The Bank of Japan on Tuesday further eased monetary policy, increasing its asset purchase programme by 10 trillion yen ($130 billion) to about 65 trillion yen, as it looks to end deflation.

 
 This file photo shows the Bank of Japan headquarters in Tokyo.

It also said its policy board voted unanimously to keep the key interest rate unchanged at between zero and 0.1 percent.

"For the time being, the bank will pursue powerful monetary easing by conducting its virtually zero interest rate policy and by implementing the Asset Purchase Program mainly through the purchase of financial assets," the BoJ said in a statement.

The easing, which follows a similar step in October, is intended to help nudge the year-on-year inflation rate to 1.0 percent, the bank said.

"The outlook for Japan's economy continues to entail high uncertainty regarding the prospects and outcomes of the European debt problem, the supply and demand balance of electricity and the effects of the yen's appreciation," it said.

"The goal of overcoming deflation will be achieved through such efforts to strengthen growth potential and support from the financial side," the bank said.

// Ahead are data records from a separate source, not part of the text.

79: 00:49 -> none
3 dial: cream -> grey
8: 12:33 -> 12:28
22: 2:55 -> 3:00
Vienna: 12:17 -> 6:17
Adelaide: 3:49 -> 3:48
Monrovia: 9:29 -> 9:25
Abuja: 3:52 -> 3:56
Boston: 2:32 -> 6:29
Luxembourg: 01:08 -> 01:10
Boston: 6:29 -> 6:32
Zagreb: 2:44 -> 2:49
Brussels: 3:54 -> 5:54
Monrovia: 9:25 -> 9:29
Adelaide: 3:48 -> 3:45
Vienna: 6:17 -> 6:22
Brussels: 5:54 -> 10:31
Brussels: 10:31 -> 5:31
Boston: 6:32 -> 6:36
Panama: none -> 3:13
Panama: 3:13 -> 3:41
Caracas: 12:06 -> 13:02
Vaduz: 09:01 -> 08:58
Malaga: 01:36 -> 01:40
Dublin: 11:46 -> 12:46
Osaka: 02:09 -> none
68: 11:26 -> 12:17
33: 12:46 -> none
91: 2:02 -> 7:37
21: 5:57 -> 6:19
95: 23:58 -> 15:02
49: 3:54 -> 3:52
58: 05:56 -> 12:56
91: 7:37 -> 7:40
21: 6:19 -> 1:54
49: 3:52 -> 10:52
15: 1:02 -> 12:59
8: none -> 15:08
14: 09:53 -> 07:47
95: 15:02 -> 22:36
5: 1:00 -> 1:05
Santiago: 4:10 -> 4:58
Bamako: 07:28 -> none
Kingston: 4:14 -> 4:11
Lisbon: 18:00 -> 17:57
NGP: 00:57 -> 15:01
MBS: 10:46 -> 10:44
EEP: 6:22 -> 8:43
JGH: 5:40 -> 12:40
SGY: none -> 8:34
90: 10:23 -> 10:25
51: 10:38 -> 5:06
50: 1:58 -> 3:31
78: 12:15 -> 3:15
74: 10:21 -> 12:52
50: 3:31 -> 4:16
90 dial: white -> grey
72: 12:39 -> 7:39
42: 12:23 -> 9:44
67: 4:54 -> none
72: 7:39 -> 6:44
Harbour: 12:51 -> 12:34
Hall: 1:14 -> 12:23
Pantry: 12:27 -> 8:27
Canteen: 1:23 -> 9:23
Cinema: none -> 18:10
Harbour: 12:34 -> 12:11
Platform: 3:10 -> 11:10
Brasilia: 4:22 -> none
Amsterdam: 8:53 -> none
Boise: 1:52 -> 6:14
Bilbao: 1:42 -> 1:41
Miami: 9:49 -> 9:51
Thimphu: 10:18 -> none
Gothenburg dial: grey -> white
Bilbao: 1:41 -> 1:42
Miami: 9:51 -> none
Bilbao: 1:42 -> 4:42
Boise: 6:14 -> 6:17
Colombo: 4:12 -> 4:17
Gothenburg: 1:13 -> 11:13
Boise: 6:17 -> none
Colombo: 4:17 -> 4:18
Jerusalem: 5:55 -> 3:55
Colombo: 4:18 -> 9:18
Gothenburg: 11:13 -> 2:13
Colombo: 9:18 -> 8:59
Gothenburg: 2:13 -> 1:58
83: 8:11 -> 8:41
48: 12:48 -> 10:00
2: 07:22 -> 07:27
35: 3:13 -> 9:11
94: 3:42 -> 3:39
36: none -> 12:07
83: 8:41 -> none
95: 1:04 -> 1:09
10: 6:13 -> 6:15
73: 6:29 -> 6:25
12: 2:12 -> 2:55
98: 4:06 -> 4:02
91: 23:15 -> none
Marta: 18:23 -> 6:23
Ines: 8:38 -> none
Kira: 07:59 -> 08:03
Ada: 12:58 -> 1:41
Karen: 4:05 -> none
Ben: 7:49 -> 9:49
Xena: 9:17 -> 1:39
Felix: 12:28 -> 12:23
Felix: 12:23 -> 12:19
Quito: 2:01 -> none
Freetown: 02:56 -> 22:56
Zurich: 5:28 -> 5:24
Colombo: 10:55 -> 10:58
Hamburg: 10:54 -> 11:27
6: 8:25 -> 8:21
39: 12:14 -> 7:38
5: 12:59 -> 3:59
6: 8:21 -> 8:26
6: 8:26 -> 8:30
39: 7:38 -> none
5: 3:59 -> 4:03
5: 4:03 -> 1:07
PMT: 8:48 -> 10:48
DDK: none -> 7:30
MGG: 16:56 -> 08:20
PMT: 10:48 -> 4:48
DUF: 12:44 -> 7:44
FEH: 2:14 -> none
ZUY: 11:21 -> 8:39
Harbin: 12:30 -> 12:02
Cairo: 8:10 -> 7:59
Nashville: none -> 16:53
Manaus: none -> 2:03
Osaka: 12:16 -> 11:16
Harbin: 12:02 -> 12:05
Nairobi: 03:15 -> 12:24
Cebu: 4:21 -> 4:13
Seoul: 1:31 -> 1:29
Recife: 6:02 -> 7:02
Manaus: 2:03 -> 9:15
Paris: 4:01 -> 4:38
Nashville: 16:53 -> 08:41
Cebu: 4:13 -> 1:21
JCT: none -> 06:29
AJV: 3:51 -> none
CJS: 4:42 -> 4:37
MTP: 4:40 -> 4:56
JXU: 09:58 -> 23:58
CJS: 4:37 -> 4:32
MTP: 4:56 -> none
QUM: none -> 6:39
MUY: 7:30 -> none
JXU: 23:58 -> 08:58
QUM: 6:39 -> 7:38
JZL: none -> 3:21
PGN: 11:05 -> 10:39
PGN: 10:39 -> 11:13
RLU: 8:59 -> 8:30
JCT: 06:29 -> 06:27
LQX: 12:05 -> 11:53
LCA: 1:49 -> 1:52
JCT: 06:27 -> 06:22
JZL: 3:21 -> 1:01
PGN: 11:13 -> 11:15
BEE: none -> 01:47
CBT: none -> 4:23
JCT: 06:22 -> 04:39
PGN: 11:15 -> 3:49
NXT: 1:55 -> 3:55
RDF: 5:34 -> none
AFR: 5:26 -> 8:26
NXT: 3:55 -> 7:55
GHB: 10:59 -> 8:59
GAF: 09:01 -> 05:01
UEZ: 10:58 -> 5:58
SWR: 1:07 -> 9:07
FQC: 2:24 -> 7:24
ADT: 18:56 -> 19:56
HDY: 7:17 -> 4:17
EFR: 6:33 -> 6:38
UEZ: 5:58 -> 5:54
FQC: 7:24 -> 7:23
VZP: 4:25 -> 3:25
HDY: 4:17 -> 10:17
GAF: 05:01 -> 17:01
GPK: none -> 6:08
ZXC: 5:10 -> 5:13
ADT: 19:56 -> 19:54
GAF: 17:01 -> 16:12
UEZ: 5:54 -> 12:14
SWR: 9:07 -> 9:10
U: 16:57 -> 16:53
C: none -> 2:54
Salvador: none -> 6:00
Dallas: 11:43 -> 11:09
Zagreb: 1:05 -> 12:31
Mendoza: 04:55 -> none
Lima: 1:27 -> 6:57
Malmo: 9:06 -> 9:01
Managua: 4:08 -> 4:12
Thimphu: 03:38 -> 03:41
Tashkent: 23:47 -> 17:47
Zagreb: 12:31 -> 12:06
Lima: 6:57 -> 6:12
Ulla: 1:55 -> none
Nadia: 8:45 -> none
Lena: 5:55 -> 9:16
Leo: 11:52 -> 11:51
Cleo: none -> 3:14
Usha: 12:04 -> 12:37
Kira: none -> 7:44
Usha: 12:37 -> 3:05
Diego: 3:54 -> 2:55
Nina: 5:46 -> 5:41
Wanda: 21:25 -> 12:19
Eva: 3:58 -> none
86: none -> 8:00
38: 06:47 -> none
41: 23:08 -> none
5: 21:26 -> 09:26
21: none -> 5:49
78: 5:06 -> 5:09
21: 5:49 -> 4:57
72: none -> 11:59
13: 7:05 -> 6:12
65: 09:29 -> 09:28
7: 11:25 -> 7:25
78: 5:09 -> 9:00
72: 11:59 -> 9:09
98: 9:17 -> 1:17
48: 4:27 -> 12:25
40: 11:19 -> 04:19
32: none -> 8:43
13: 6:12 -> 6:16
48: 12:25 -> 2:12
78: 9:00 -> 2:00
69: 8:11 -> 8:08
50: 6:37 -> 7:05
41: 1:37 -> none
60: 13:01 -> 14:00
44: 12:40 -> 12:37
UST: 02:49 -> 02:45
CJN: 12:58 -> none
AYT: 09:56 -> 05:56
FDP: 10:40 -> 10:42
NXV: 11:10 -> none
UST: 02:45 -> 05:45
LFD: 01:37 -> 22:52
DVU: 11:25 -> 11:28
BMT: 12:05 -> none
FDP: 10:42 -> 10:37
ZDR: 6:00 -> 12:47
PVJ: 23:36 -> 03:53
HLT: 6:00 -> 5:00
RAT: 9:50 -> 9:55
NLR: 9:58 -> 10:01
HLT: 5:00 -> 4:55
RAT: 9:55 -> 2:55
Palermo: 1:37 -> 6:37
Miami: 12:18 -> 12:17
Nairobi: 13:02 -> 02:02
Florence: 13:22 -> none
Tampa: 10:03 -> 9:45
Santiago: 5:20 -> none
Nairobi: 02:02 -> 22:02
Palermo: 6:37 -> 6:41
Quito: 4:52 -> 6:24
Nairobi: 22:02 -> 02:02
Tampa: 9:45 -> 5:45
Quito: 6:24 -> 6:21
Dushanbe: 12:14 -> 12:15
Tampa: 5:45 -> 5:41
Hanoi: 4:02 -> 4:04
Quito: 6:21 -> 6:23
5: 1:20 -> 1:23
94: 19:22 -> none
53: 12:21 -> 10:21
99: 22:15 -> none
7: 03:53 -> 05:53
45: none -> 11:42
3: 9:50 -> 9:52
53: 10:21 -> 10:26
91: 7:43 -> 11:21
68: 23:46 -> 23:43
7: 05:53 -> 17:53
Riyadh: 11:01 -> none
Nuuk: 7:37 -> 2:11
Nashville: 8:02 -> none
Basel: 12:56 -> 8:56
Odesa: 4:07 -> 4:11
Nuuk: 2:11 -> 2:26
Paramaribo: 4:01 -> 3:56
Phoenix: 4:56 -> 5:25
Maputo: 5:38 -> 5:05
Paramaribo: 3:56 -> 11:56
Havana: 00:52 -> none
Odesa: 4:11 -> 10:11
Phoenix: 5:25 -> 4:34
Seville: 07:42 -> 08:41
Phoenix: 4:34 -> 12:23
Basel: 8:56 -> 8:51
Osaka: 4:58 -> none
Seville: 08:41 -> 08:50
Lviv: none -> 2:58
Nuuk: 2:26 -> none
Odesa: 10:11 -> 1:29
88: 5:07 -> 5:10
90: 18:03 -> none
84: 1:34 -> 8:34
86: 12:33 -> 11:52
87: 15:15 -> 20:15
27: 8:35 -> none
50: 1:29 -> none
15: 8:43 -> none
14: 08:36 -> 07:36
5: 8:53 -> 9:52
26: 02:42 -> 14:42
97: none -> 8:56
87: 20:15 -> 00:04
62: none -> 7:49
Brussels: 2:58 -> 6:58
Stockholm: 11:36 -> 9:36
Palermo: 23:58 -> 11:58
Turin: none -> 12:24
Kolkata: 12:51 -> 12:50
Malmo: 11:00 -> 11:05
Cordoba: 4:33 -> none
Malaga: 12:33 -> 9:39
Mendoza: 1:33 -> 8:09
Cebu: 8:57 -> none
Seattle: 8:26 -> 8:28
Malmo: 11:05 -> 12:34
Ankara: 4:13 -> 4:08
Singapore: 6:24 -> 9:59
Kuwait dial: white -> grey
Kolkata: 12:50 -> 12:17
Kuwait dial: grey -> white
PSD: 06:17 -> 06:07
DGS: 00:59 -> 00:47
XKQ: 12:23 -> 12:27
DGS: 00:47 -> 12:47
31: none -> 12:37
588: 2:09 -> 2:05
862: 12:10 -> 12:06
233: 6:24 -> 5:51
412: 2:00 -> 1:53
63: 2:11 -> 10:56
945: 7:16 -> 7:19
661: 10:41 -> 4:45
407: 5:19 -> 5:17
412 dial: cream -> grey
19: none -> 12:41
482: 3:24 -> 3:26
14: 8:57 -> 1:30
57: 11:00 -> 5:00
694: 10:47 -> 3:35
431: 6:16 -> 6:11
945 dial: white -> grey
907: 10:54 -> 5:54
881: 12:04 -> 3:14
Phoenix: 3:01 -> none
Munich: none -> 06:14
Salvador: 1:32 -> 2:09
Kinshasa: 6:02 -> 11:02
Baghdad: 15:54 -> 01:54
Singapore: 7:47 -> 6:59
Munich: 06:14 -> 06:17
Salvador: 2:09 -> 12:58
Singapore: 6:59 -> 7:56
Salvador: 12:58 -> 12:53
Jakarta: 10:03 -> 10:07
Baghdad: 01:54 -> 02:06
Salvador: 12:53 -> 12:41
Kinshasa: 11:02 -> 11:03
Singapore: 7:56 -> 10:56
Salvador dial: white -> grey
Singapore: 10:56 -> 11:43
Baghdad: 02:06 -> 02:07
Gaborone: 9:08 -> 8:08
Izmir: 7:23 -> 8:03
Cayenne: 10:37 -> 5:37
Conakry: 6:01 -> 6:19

The BoJ action strengthened the dollar against the Japanese unit, with the greenback buying 77.92 yen, up from 77.59 before the announcement, while the benchmark Nikkei index moved into positive territory in afternoon trade.

The Nikkei was 0.65 percent up at 9,057.50 at about 0430 GMT, after ending the morning session 0.15 percent lower at 8,985.79.

The additional easing "was certainly a surprise to the currency market," UBS senior dealer Hirotsugu Inoue told Dow Jones Newswires.

Additional easing by a central bank increases the supply of money in the economy, therefore weakening the currency.

The move comes a day after Japan said its economy shrank a worse-than-expected 2.3 percent on an annualised basis in the final three months of 2011, owing to the strong yen, falling overseas demand and record flooding in Thailand that hammered production.

The world's number-three economy shrank 0.6 percent quarter-on-quarter, the Cabinet Office said, and 0.9 percent through 2011. It grew 4.4 percent in 2010.

The contraction was more severe than the annualised 1.6 percent drop forecast by economists surveyed by Dow Jones Newswires.

It also sharply contrasted with a revised 7.0 percent annualised growth for the July-September period, which was in part boosted by post-March 11 reconstruction.